«Что касается меня, а я вовсе не отличаюсь стыдливостью, и читал самые предосудительные сочинения, меня смущает, да, сударь, смущает ваше тяготение к этому грубому акту, которое г. Александр Дюма-сын называет любовью».
«Вы переходите на вольности, — запоздало восклицает она, сама с легкостью вступив на этот путь, — а мое звание классного наставника запрещает мне следовать за вами по этому опасному пути».
Поздно, слишком много она себе позволила, теперь и у него руки развязаны. Напрасно она пытается взять спокойный тон разговора, советует ему посмотреть выставку Бастьен-Лепажа на улице Сэз, под конец своего столь откровенного письма она вновь не удерживается и желает ему «развивать мышцы, о которых не принято писать, и верблюжью подушку». Верблюжья подушка требует пояснения: считалось, что верблюжья шерсть повышает потенцию, а подушки подкладывались женщинами по различные части тела (например, под бедра), чтобы принимать удобные и соблазнительные позы при соитии. Это обсуждалось в книгах, из которых парижанки черпали практические советы. Видимо, Башкирцева не раз пролистывала «Жизнь парижанок» или другую подобную литературу, не зря разговор ее так фриволен и вертится вокруг фаллоса Ги де Мопассана. Что ж, собеседника она выбрала достойного. Ни что так не заботило его, как собственный фаллос:
«…он возбуждался по собственному желанию, — писал Эдмон де Гонкур, — он заключал пари, что за несколько мгновений, стоя лицом к стене, он повернется с возбужденным членом, и выигрывал это пари».

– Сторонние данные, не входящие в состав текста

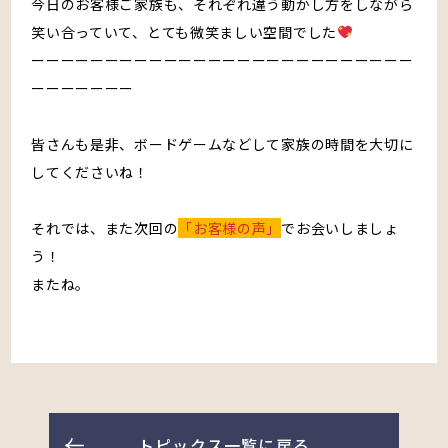
今日のお客様ご家族も、それぞれ違う動かし方をしながら
笑い合っていて、とても微笑ましい空間でした
ーーーーーーーーーーーーーーーーーーーーーーーーーー
ーーーーーーー
皆さんも是非、ボードゲームなどして家族の時間を大切に
してくださいね！
それでは、また次回の
「お客様の声」
でお会いしましょ
う！
またね。
トピックス一覧に戻る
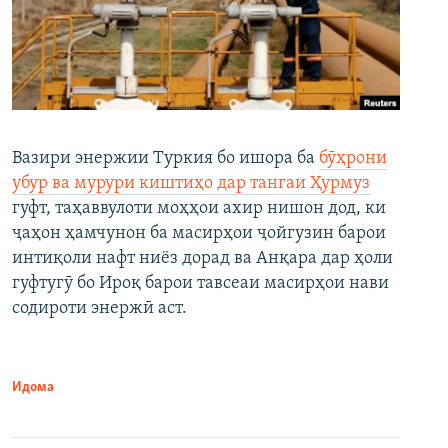
Вазири энержии Туркия бо ишора ба
бӯҳрони
убур ва мурури киштиҳо дар тангаи Ҳурмуз
гуфт, таҳаввулоти моҳҳои ахир нишон дод, ки
ҷаҳон ҳамчунон ба масирҳои ҷойгузин барои
интиқоли нафт ниёз дорад ва Анқара дар ҳоли
гуфтугӯ бо Ироқ барои тавсеаи масирҳои нави
содироти энержӣ аст.
Идома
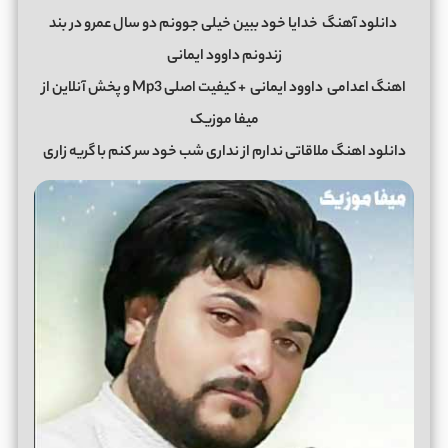
دانلود آهنگ
خدایا خود ببین خیلی جوونم دو سال عمرو در بند
زندونم داوود ایمانی
اهنگ اعدامی
داوود ایمانی
+ کیفیت اصلی Mp3 و پخش آنلاین از
میفا موزیک
دانلود اهنگ ملاقاتی ندارم از نداری شب خود سر کنم با گریه زاری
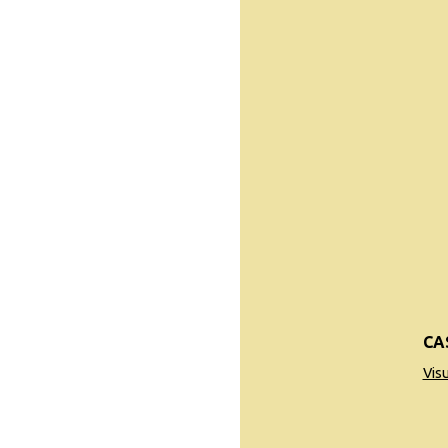
CA
Vis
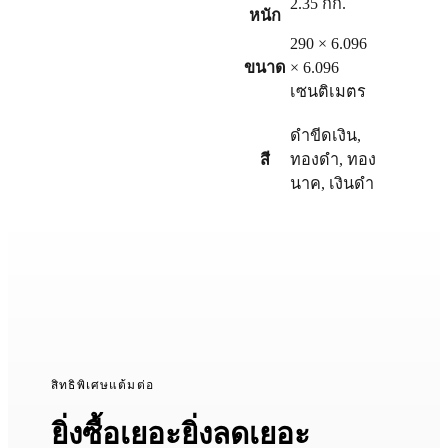
2.35 กก.
หนัก
290 × 6.096
ขนาด
× 6.096
เซนติเมตร
ดำขีดเงิน
,
สี
ทองดำ
,
ทอง
นาค
,
เงินดำ
สิทธิพิเศษแต้มต่อ
ยิ่งซื้อเยอะยิ่งลดเยอะ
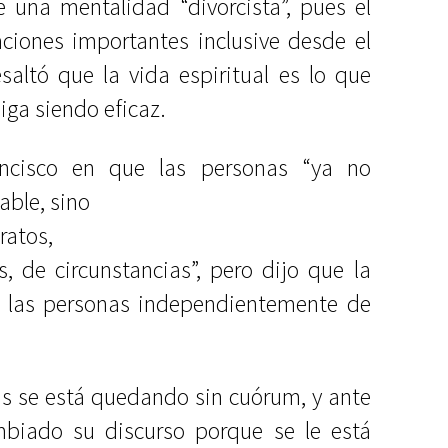
e una mentalidad “divorcista”, pues el
ciones importantes inclusive desde el
saltó que la vida espiritual es lo que
iga siendo eficaz.
ancisco en que las personas “ya no
ble, sino
ratos,
 de circunstancias”, pero dijo que la
 a las personas independientemente de
s se está quedando sin cuórum, y ante
ambiado su discurso porque se le está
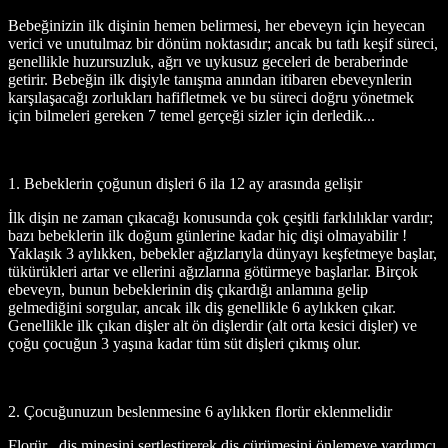
Bebeğinizin ilk dişinin hemen belirmesi, her ebeveyn için heyecan
verici ve unutulmaz bir dönüm noktasıdır; ancak bu tatlı keşif süreci,
genellikle huzursuzluk, ağrı ve uykusuz geceleri de beraberinde
getirir. Bebeğin ilk dişiyle tanışma anından itibaren ebeveynlerin
karşılaşacağı zorlukları hafifletmek ve bu süreci doğru yönetmek
için bilmeleri gereken 7 temel gerçeği sizler için derledik...
1. Bebeklerin çoğunun dişleri 6 ila 12 ay arasında gelişir
İlk dişin ne zaman çıkacağı konusunda çok çeşitli farklılıklar vardır;
bazı bebeklerin ilk doğum günlerine kadar hiç dişi olmayabilir !
Yaklaşık 3 aylıkken, bebekler ağızlarıyla dünyayı keşfetmeye başlar,
tükürükleri artar ve ellerini ağızlarına götürmeye başlarlar. Birçok
ebeveyn, bunun bebeklerinin diş çıkardığı anlamına gelip
gelmediğini sorgular, ancak ilk diş genellikle 6 aylıkken çıkar.
Genellikle ilk çıkan dişler alt ön dişlerdir (alt orta kesici dişler) ve
çoğu çocuğun 3 yaşına kadar tüm süt dişleri çıkmış olur.
2. Çocuğunuzun beslenmesine 6 aylıkken florür eklenmelidir
Florür , diş minesini sertleştirerek diş çürümesini önlemeye yardımcı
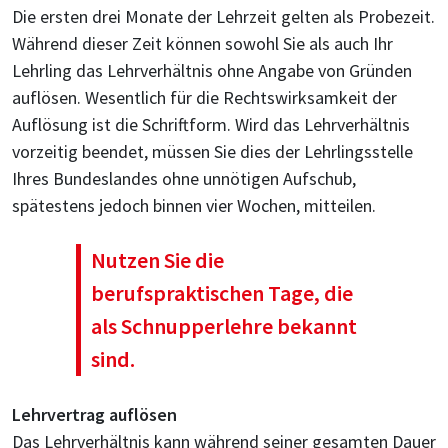
Die ersten drei Monate der Lehrzeit gelten als Probezeit.
Während dieser Zeit können sowohl Sie als auch Ihr
Lehrling das Lehrverhältnis ohne Angabe von Gründen
auflösen. Wesentlich für die Rechtswirksamkeit der
Auflösung ist die Schriftform. Wird das Lehrverhältnis
vorzeitig beendet, müssen Sie dies der Lehrlingsstelle
Ihres Bundeslandes ohne unnötigen Aufschub,
spätestens jedoch binnen vier Wochen, mitteilen.
Nutzen Sie die
berufspraktischen Tage, die
als Schnupperlehre bekannt
sind.
Lehrvertrag auflösen
Das Lehrverhältnis kann während seiner gesamten Dauer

Он на глазах у знакомых до десяти раз овладевал проститутками, переходя от одной к другой. Не зря он был похож на быка, на быка, покрывающего целое стадо коров. Теперь он чувствует, что перед ним телка, и он жаждет покрыть ее, он раздувает ноздри и топорщит нафабренный ус, переходя к решительной атаке. Мышцы, о которых не принято писать, ему развивать не нужно, они в постоянной готовности. Достаточно нескольких мгновений, чтобы они вступили в дело.

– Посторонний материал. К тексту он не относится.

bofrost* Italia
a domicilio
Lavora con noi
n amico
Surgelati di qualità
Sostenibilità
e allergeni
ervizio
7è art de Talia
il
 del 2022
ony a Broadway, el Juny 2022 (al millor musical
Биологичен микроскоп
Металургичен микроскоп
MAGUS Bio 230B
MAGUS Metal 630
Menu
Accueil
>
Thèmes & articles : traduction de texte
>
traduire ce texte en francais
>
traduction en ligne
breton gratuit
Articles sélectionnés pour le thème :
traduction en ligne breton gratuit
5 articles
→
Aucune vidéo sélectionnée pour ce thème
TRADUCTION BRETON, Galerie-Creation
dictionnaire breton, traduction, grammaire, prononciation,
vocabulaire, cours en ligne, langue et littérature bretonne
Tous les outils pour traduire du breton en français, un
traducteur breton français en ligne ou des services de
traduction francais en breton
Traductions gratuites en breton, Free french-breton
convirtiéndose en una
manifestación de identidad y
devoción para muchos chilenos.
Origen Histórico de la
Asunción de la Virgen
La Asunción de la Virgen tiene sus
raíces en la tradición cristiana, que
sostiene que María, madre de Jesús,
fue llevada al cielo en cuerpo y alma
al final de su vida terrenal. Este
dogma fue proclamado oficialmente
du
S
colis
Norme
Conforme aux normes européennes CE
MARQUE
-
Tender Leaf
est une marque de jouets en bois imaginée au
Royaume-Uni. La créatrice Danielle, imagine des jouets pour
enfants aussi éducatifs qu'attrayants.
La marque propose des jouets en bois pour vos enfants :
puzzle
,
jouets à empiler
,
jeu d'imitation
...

Он выбрал самый рискованный способ достижения своей цели, он решил оскорбить ее, привести в смятение и, таким образом, или разом покончить с вялотекущим процессом соблазнения, или перевести его в острую стадию. Для начала он переходит на «ты», отбросив все условности.

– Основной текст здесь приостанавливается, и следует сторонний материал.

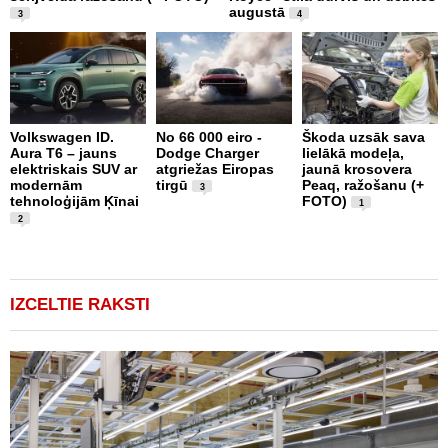
augustā
a
3
4
Volkswagen ID.
No 66 000 eiro -
Škoda uzsāk sava
Aura T6 – jauns
Dodge Charger
lielākā modeļa,
X
elektriskais SUV ar
atgriežas Eiropas
jaunā krosovera
S
modernām
tirgū
Peaq, ražošanu (+
E
3
tehnoloģijām Ķīnai
FOTO)
S
1
(
2
IZCELTIE RAKSTI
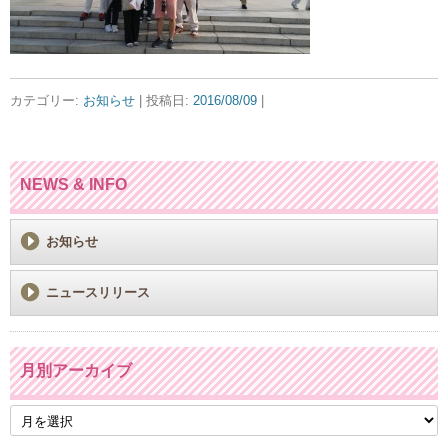
カテゴリー:
お知らせ
| 投稿日:
2016/08/09
|
NEWS & INFO
お知らせ
ニュースリリース
月別アーカイブ
月
別
ア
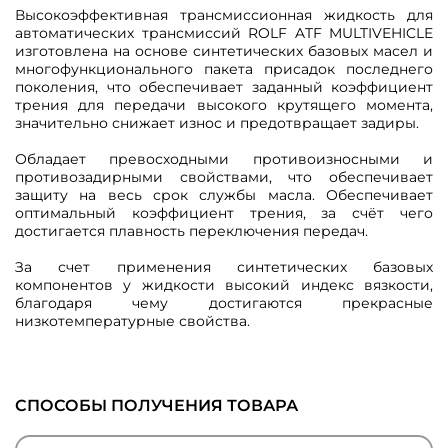
Высокоэффективная трансмиссионная жидкость для
автоматических трансмиссий ROLF ATF MULTIVEHICLE
изготовлена на основе синтетических базовых масел и
многофункционального пакета присадок последнего
поколения, что обеспечивает заданный коэффициент
трения для передачи высокого крутящего момента,
значительно снижает износ и предотвращает задиры.
Обладает превосходными противоизносными и
противозадирными свойствами, что обеспечивает
защиту на весь срок службы масла. Обеспечивает
оптимальный коэффициент трения, за счёт чего
достигается плавность переключения передач.
За счет применения синтетических базовых
компонентов у жидкости высокий индекс вязкости,
благодаря чему достигаются прекрасные
низкотемпературные свойства.
СПОСОБЫ ПОЛУЧЕНИЯ ТОВАРА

«Знаешь ли, для школьного учителя, которому доверено воспитание невинных душ, ты говоришь мне не особенно скромные вещи! Как? Ты ни чуточки не стыдлив? Ни в выборе книг для чтения, ни в своих словах, ни в своих поступках, да? — восклицает он с надеждой. — Я это предчувствовал».
Далее следует кусок полностью исключенный из всех прежних публикаций писем Мопассана:
«Тогда, если хочешь, порекомендую тебе несколько славных местечек.
На улице Жубер, 4, есть редчайший экземпляр, очаровательное чудовище, которое я открыл прошлым летом в Клермон-Ферране.
Ты можешь пойти также на улицу Кольбер: там просто и хорошо. На улице Мулен: дорого и посредственно. Улица Тэбу: даже не заслуживает упоминания. Улица Фейдо: заурядная добропорядочность. Улица д’Амбуаз: дом … в упадке. Не ищи чего-либо оригинального. Ничего особенного тут сейчас нет. Говорю тебе, как знаток, ибо вчера вернулся из Канн, где вечером, перед отъездом, обошел все эти уголки».
Пресыщенный, скучающий, по его словам, без передышки, без отдыха и без надежды, потому что давно ничего не хочет и не ждет от жизни, он готов прервать переписку, потому что и она ему начинает надоедать, ибо перестала забавлять и не обещает ничего приятного в будущем.
Он принимает позу гордого одиночества и удаляется из Парижа, куда он приезжал не без надежды на встречу с ней. На всякий случай, он сообщает ей свой точный возраст, чтобы она могла примерить его к своему: «Я родился 5 августа 1850 года, то есть мне нет еще 34 лет». Как ей нет еще и 26-ти. Восемь лет разницы — пустяк. Однако, какой возможен роман между известным писателем и известной художницей. Знает ли он все-таки ее имя?
Надушив конверт и письмо, Мопассан отправляет его Марии. Когда он в Париже, переписка ведется с большой скоростью: удар, еще удар!
15 апреля было от него третье письмо, а 18 апреля уже четвертое.
«Как я и предвидела, все кончено между моим писателем и мною. Его четвертое письмо грубое и глупое», — записывает она в свой дневник 18 апреля 1884 года.
Цель достигнута — она оскорблена, она раскрывается, она вспоминает, что она все-таки женщина:
«Так вот что вы нашли ответить женщине виноватой только в том, что она проявила неосторожность?»